May Day, the left-wing version of Labor Day, has its roots in 1880′s in the demand for shorter work days. The parallels between the events of 1886 and today are both startling and unnerving. The country was undergoing profound economic change as the Second Industrial Revolution took hold. In a ten year period between 1880 and 1890 capital investment in manufacturing grew threefold. The death of small-business capitalism was giving way to trusts, mergers, and monopolies. Steel production went from half of England and France’s to outstrip them both and provide a third of the total steel production in the world. The workforce grew dramatically, from 2.7 million to 5.9 million. This was the period when those huge factories sometimes employing 10 thousand or more workers were built.

It was the Gilded Age and robber baron capitalism.
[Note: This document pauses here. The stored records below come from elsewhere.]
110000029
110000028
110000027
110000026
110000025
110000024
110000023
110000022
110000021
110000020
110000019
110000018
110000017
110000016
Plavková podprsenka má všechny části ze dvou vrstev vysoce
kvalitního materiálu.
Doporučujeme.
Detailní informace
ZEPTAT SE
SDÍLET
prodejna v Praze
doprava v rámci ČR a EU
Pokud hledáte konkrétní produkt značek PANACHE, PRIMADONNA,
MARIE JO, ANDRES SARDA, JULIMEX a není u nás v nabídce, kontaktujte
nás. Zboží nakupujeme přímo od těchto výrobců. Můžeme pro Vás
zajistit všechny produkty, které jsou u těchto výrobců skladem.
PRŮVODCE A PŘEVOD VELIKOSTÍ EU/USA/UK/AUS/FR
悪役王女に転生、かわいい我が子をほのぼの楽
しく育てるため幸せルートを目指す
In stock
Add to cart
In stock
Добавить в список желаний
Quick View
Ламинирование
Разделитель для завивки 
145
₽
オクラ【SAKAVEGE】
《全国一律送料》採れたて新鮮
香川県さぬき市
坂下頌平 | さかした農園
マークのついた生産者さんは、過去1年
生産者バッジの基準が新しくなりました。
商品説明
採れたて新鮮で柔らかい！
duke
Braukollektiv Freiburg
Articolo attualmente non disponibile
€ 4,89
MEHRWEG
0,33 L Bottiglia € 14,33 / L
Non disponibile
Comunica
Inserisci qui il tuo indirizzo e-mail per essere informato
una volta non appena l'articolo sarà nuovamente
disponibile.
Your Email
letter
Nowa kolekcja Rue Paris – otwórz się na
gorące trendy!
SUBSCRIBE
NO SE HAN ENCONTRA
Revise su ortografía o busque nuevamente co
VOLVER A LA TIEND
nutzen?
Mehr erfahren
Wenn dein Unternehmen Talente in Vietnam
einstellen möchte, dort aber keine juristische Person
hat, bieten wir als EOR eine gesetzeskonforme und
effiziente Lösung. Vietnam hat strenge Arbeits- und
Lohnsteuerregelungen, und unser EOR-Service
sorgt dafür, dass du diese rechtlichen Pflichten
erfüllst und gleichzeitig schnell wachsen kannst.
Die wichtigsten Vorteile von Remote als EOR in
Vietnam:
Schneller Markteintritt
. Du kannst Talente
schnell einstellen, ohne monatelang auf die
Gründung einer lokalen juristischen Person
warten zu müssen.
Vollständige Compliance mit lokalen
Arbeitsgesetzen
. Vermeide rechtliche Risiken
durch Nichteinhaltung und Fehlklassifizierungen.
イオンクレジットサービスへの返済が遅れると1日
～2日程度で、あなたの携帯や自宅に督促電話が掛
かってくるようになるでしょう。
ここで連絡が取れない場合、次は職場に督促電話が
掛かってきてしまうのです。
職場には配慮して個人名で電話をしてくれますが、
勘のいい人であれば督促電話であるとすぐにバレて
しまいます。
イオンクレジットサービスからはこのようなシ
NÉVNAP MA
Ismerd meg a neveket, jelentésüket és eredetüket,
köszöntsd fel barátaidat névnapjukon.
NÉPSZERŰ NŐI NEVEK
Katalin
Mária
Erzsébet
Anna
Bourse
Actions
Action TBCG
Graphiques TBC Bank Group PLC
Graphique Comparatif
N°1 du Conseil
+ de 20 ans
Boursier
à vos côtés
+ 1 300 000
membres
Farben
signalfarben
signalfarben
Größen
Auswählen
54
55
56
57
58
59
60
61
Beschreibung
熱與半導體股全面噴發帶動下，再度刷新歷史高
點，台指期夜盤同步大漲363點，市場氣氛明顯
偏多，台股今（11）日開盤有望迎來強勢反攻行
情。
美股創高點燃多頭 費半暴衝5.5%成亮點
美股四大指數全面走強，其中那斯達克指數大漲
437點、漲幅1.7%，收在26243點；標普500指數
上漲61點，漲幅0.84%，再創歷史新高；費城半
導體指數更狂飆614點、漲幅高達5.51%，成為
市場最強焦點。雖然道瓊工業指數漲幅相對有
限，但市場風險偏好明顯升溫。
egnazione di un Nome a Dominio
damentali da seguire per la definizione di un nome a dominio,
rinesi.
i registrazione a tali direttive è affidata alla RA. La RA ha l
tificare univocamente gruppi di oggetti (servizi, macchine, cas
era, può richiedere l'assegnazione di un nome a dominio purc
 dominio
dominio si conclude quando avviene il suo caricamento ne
While the rich lived in splendor (ever been through their castles in Newport, Rhode Island?), things were terrible for the vast majority of working people (railroad and food workers, factory hands, miners, textile, clothing and shoe workers, clerks). The trusts, the monopolists, and the wealthy justified their position through social Darwinism. This was an ideology particularly suited to the robber barons’ needs. Much like today’s right-wing ideology, it held that “Poverty is only a proof of indolence a advice. Wealth simply shows the industry and virtue of the possessor.”